With the advance of NT version 6 kernels, SHE overwrite does not work anymore since the exception registration records are no longer placed on the stack. In those situations the simplest antidote against stack canary is not to touch the canary or the return address. In this method you hunt an important variable on the stack and do not touch the canary. You might be able to arbitrary execute a command if there is a function pointer on the stack. If not you must look for a sensitive variable on the stack which its manipulation gains some benefits. Another solution is to turn a buffer overflow to an indexed based overflow and overwrite the return address without touching the canary. Of course this method does not work always since not any overflow can be turned to an index based overwrite.

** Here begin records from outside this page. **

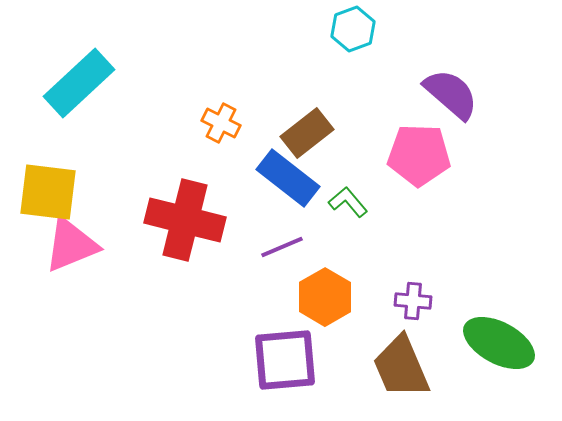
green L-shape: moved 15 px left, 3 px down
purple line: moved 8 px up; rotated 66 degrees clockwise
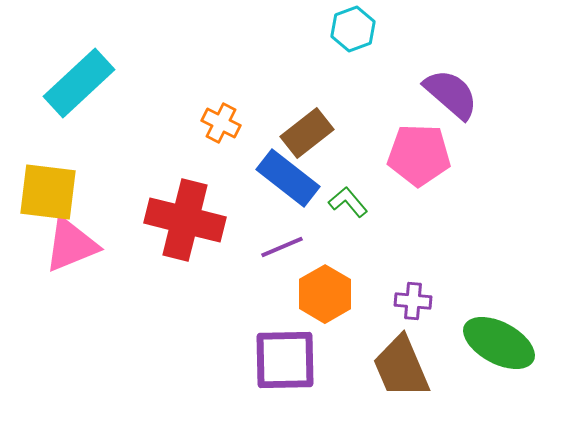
orange hexagon: moved 3 px up
purple square: rotated 4 degrees clockwise
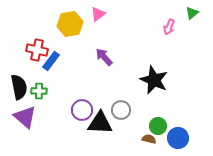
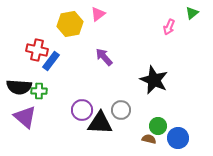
black semicircle: rotated 105 degrees clockwise
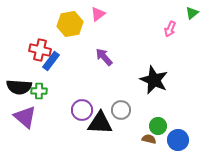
pink arrow: moved 1 px right, 2 px down
red cross: moved 3 px right
blue circle: moved 2 px down
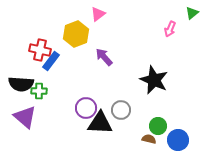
yellow hexagon: moved 6 px right, 10 px down; rotated 10 degrees counterclockwise
black semicircle: moved 2 px right, 3 px up
purple circle: moved 4 px right, 2 px up
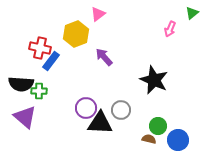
red cross: moved 2 px up
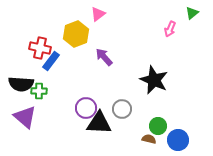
gray circle: moved 1 px right, 1 px up
black triangle: moved 1 px left
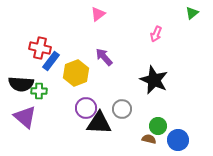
pink arrow: moved 14 px left, 5 px down
yellow hexagon: moved 39 px down
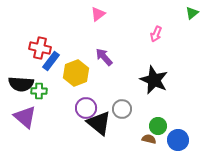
black triangle: rotated 36 degrees clockwise
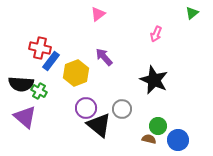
green cross: rotated 28 degrees clockwise
black triangle: moved 2 px down
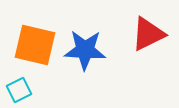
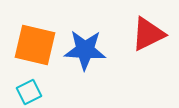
cyan square: moved 10 px right, 2 px down
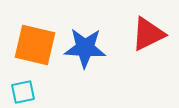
blue star: moved 2 px up
cyan square: moved 6 px left; rotated 15 degrees clockwise
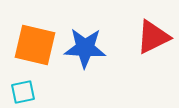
red triangle: moved 5 px right, 3 px down
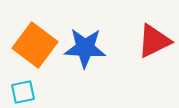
red triangle: moved 1 px right, 4 px down
orange square: rotated 24 degrees clockwise
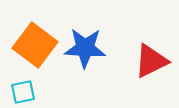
red triangle: moved 3 px left, 20 px down
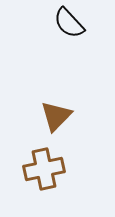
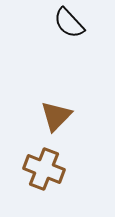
brown cross: rotated 33 degrees clockwise
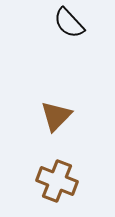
brown cross: moved 13 px right, 12 px down
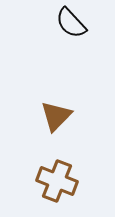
black semicircle: moved 2 px right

I close the discussion of stack canaries by a talk on symmetric multi processor (SMP) systems. As you may know on these systems several processors are executing instructions concurrently. This feature opens a new exploitation vector for us. Consider your target is a process that has multiple threads and these threads are scheduled to run each on one of the CPUs. In this situation if you manage to cause a large overflow that exceeds the current page and overwrites the next page you may have a chance to execute an arbitrary command. Here the next page may contain bytes that are being executed by another process so you may have a chance to get your shellcode executed before the first thread triggers the canary overwrite fault!

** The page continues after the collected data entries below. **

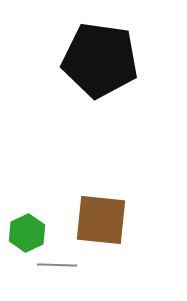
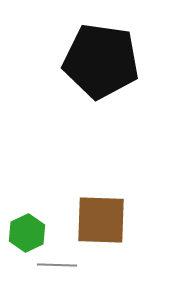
black pentagon: moved 1 px right, 1 px down
brown square: rotated 4 degrees counterclockwise
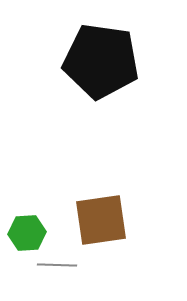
brown square: rotated 10 degrees counterclockwise
green hexagon: rotated 21 degrees clockwise
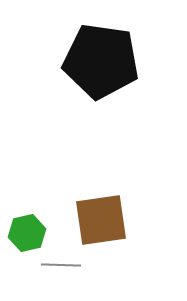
green hexagon: rotated 9 degrees counterclockwise
gray line: moved 4 px right
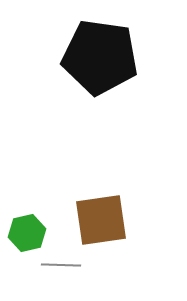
black pentagon: moved 1 px left, 4 px up
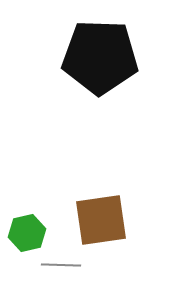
black pentagon: rotated 6 degrees counterclockwise
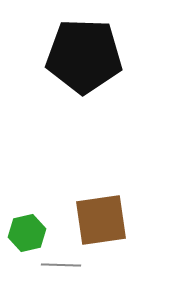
black pentagon: moved 16 px left, 1 px up
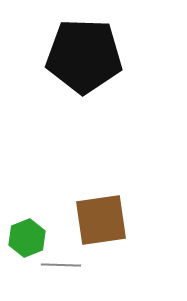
green hexagon: moved 5 px down; rotated 9 degrees counterclockwise
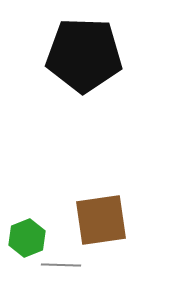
black pentagon: moved 1 px up
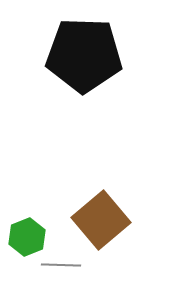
brown square: rotated 32 degrees counterclockwise
green hexagon: moved 1 px up
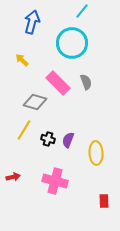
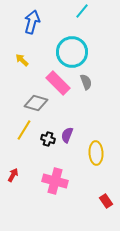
cyan circle: moved 9 px down
gray diamond: moved 1 px right, 1 px down
purple semicircle: moved 1 px left, 5 px up
red arrow: moved 2 px up; rotated 48 degrees counterclockwise
red rectangle: moved 2 px right; rotated 32 degrees counterclockwise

Bypassing multi layered | defense in depth protections
In a defense in depth strategy a combination of aforementioned protections is at place. Normally you see both ASLR and DEP (Non executable stack) in the current Microsoft, Linux and Mac operating systems although there are still programs that do not support these features. The latest approach to bypass these protections is to use ROP. On x86-64 systems you may also need code borrowing because function parameters are passed in registers on those architectures. If a program is compiled by stack canary option then it really depends on your case. If the buffer overflow can be turned to an index based overflow then you have a chance to overwrite the return address without touching the stack cookie.

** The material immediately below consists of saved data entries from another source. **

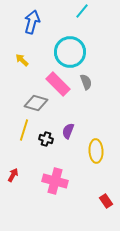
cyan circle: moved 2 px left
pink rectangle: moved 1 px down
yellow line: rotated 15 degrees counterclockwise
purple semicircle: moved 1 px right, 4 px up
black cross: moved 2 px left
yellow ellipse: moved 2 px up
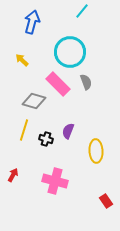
gray diamond: moved 2 px left, 2 px up
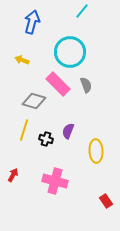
yellow arrow: rotated 24 degrees counterclockwise
gray semicircle: moved 3 px down
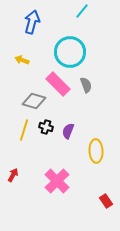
black cross: moved 12 px up
pink cross: moved 2 px right; rotated 30 degrees clockwise
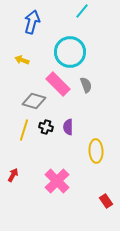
purple semicircle: moved 4 px up; rotated 21 degrees counterclockwise
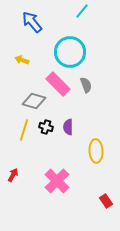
blue arrow: rotated 55 degrees counterclockwise
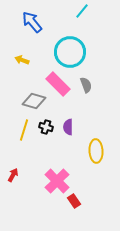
red rectangle: moved 32 px left
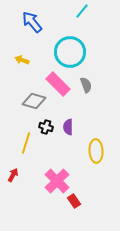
yellow line: moved 2 px right, 13 px down
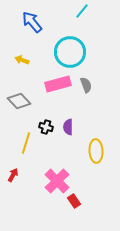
pink rectangle: rotated 60 degrees counterclockwise
gray diamond: moved 15 px left; rotated 30 degrees clockwise
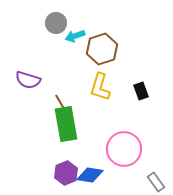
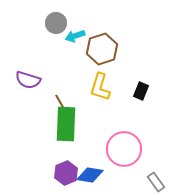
black rectangle: rotated 42 degrees clockwise
green rectangle: rotated 12 degrees clockwise
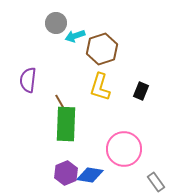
purple semicircle: rotated 80 degrees clockwise
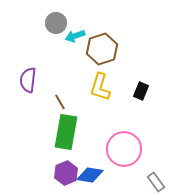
green rectangle: moved 8 px down; rotated 8 degrees clockwise
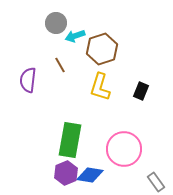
brown line: moved 37 px up
green rectangle: moved 4 px right, 8 px down
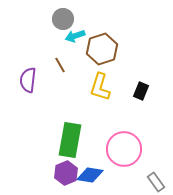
gray circle: moved 7 px right, 4 px up
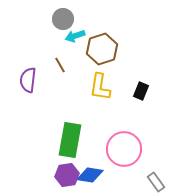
yellow L-shape: rotated 8 degrees counterclockwise
purple hexagon: moved 1 px right, 2 px down; rotated 15 degrees clockwise
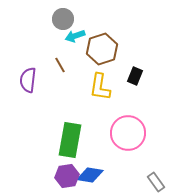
black rectangle: moved 6 px left, 15 px up
pink circle: moved 4 px right, 16 px up
purple hexagon: moved 1 px down
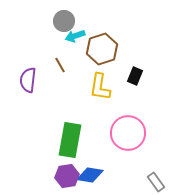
gray circle: moved 1 px right, 2 px down
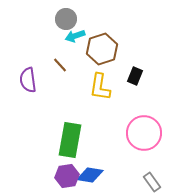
gray circle: moved 2 px right, 2 px up
brown line: rotated 14 degrees counterclockwise
purple semicircle: rotated 15 degrees counterclockwise
pink circle: moved 16 px right
gray rectangle: moved 4 px left
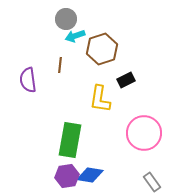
brown line: rotated 49 degrees clockwise
black rectangle: moved 9 px left, 4 px down; rotated 42 degrees clockwise
yellow L-shape: moved 12 px down
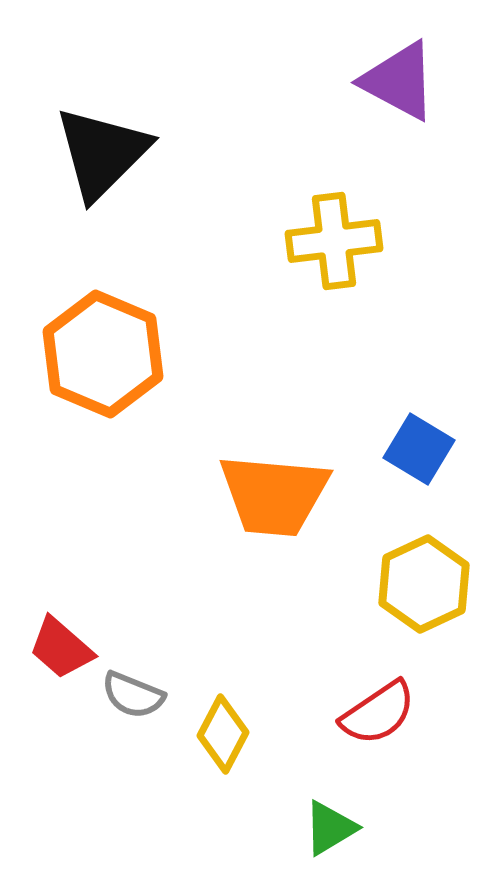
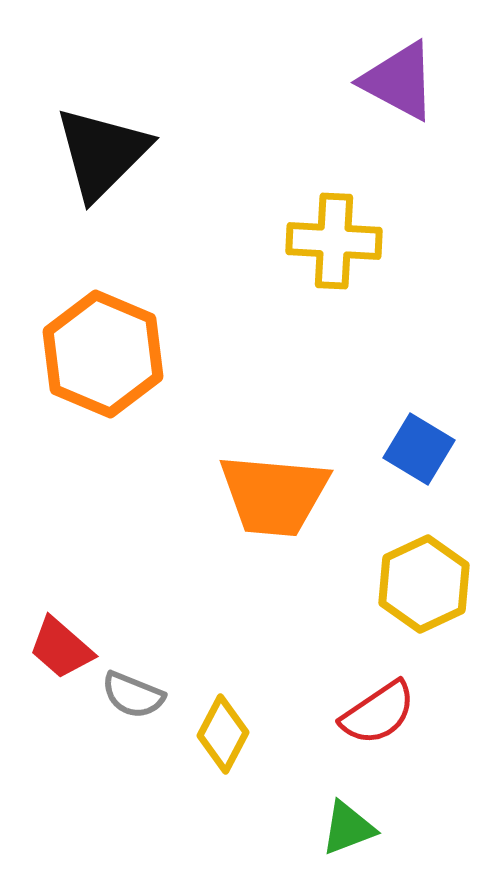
yellow cross: rotated 10 degrees clockwise
green triangle: moved 18 px right; rotated 10 degrees clockwise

Stack overflows are not as common and popular as several years ago. The prevention methods from one side and the protection mechanisms from the other side have made the exploitation of buffer overflows very hard. Now that you’re familiar with the architecture, operating system and compiler barriers in the way of exploitation (and also antidotes) you can secure your software products with open eyes. On the other hand if you’re a hacker or penetration tester you should have learned that hacking is an art and it requires creativity; there may be an easy solution around the corner in your case waiting for your creativity! That being said, buffer overflows are still a threat but do not invest your time more than required finding stack overflows in cases where the bars are too high!